### WORK INSTRUCTIONS
1 > From the snowblower thread, quote the passage between "The only 2 2" and "shiny new one.", inclusive.
2 > Answer these questions using the snowblower thread.
(a) Where would shovelboy have to store a snowblower?
(b) Which two makers of battery-powered two-stage electric snowblowers does Dauntae name?
(c) How long is shovelboy's driveway?
3 > For each statement, say whether it agrees with the snowblower thread, and quote the words that decide it.
(a) Two cars can fit on shovelboy's driveway.
(b) Kiss4aFrog says the rubber paddles on a single-stage snowblower touch the ground.
(c) Dauntae describes the two-stage electric snowblowers as inexpensive.

### TEXT TO READ
# Electric Snowblower Mod for Gravel Driveway?



## shovelboy (Oct 23, 2017)

Hello, I have a small gravel driveway and limited space to store a snowblower. I basically would have to store it in my basement which opens up out to the driveway so I don’t want gasoline fumes down there. I've seen these skids you can buy for gas powered snowblowers that would raise them up a bit so I can use on a gravel driveway but all of the electric ones I've seen are covered in some plastic chassis without an obvious spot to attach skids. I'm wondering if anyone has modded an electric snowblower to use on a gravel driveway? Thanks.


----------



## Kiss4aFrog (Nov 3, 2013)

:welcome: to SBF shovelboy
I don't know about different skids but if there's a way someone on here did it and hopefully will share. Do you have the snowblower yet ?? I think the big problem with an electric is that it will be a single stage and they are designed to have the rubber paddles (auger) help propel it forward so they do touch the ground which turns it into a rock thrower.


----------



## Dauntae (Nov 10, 2016)

The only 2 2 stage electric ones I know of are run on batteries, Ariens makes one and Sno Joe and both are pretty pricey


----------



## shovelboy (Oct 23, 2017)

I was considering maybe trying to just get an old rusty used one that works, and then just leaving it outside under my porch but I have very limited space. Does anyone recommend a very small gas powered snowblower that could be rigged with the skids to handle the gravel, one that I may be able to source used? My driveway is less than 50ft and very narrow, only one car can fit in. I have no need for a 1k+ shiny new one.

### Saved data entries
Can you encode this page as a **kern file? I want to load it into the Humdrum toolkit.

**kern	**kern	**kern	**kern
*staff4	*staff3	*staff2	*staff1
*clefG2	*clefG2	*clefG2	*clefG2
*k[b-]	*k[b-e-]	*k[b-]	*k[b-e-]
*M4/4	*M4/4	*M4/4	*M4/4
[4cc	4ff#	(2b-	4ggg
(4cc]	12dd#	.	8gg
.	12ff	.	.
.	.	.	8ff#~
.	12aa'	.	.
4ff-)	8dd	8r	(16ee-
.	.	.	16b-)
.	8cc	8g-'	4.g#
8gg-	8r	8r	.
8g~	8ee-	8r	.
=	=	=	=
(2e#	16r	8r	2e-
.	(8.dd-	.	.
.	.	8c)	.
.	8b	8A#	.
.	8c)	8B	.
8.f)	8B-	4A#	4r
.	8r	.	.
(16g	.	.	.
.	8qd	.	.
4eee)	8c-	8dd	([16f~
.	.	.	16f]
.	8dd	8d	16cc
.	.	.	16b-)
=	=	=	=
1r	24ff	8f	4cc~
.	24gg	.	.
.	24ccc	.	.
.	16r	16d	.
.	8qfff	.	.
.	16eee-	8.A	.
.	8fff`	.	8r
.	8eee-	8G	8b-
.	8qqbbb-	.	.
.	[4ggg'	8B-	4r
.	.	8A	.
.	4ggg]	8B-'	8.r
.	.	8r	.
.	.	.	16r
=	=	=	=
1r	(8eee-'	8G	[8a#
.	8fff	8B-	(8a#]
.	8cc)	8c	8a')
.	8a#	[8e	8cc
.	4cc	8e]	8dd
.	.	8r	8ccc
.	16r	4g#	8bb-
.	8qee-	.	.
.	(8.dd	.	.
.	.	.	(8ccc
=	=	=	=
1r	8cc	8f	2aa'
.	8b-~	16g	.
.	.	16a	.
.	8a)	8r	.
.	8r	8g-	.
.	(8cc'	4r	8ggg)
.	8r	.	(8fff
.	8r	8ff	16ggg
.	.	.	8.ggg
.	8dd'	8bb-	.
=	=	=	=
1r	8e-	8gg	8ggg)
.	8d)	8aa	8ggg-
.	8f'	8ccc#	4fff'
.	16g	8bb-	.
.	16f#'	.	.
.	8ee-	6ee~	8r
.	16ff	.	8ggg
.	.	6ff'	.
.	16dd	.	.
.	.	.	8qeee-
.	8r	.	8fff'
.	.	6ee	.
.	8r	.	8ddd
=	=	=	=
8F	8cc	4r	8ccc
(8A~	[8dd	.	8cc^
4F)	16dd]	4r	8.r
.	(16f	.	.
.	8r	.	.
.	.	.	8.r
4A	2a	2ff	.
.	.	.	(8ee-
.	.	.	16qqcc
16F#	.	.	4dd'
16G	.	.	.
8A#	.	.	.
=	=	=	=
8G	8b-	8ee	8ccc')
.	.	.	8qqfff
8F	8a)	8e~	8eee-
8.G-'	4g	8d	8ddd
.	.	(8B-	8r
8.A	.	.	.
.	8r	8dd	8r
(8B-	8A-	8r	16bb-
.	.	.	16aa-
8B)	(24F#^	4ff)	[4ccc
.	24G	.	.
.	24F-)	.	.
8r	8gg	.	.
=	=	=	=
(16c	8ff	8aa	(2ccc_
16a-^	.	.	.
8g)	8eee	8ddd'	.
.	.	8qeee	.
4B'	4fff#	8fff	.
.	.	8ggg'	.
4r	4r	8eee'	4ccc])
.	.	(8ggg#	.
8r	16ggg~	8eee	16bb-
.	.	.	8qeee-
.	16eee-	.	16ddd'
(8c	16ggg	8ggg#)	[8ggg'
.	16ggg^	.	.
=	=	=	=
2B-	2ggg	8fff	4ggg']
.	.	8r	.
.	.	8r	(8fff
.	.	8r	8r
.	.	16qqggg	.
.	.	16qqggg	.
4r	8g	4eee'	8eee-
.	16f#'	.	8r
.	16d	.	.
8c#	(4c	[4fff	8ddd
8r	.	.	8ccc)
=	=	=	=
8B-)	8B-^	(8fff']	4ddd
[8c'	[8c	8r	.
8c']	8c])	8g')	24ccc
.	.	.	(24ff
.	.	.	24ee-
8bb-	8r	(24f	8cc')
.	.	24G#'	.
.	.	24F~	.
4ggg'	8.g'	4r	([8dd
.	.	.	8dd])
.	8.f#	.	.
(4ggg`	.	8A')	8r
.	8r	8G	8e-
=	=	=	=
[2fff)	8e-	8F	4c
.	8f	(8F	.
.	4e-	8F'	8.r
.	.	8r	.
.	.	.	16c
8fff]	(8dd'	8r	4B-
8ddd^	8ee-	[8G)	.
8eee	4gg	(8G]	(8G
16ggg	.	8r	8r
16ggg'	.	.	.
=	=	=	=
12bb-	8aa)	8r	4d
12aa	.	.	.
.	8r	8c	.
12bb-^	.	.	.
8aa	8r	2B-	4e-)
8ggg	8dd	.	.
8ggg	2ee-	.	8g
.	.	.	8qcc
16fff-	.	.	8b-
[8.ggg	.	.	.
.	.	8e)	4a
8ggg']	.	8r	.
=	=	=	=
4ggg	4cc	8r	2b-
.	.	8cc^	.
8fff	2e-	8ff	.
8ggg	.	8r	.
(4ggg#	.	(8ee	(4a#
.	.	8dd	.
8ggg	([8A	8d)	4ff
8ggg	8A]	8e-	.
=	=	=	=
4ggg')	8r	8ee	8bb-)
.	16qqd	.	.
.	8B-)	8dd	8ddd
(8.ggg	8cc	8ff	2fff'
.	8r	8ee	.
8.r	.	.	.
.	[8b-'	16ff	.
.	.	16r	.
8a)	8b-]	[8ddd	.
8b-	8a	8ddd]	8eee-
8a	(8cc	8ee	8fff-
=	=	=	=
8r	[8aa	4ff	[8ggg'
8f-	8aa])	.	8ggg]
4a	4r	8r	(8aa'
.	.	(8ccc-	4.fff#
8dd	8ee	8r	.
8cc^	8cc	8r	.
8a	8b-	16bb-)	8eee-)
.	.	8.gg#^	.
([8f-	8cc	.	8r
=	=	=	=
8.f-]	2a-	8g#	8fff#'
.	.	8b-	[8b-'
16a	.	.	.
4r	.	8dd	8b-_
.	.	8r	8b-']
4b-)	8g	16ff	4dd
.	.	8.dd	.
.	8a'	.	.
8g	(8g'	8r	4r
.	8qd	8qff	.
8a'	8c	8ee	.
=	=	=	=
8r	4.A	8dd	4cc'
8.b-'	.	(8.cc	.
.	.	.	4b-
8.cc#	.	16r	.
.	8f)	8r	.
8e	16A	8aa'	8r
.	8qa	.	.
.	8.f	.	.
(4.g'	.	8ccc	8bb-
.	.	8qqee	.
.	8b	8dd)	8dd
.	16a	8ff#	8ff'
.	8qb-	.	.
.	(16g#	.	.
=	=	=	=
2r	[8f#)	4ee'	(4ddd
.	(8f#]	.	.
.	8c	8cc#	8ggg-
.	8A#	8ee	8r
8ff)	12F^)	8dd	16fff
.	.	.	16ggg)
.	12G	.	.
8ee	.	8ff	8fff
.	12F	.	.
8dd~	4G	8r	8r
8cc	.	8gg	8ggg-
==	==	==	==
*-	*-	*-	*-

### EXERCISE ANSWERS
1 >
The only 2 2 stage electric ones I know of are run on batteries, Ariens makes one and Sno Joe and both are pretty pricey


----------



## shovelboy (Oct 23, 2017)

I was considering maybe trying to just get an old rusty used one that works, and then just leaving it outside under my porch but I have very limited space. Does anyone recommend a very small gas powered snowblower that could be rigged with the skids to handle the gravel, one that I may be able to source used? My driveway is less than 50ft and very narrow, only one car can fit in. I have no need for a 1k+ shiny new one.

2 >
(a) In the basement, which opens out to the driveway.
(b) Ariens and Sno Joe.
(c) Less than 50 feet.

3 >
(a) No: "only one car can fit in."
(b) Yes: "they do touch the ground which turns it into a rock thrower."
(c) No: "both are pretty pricey"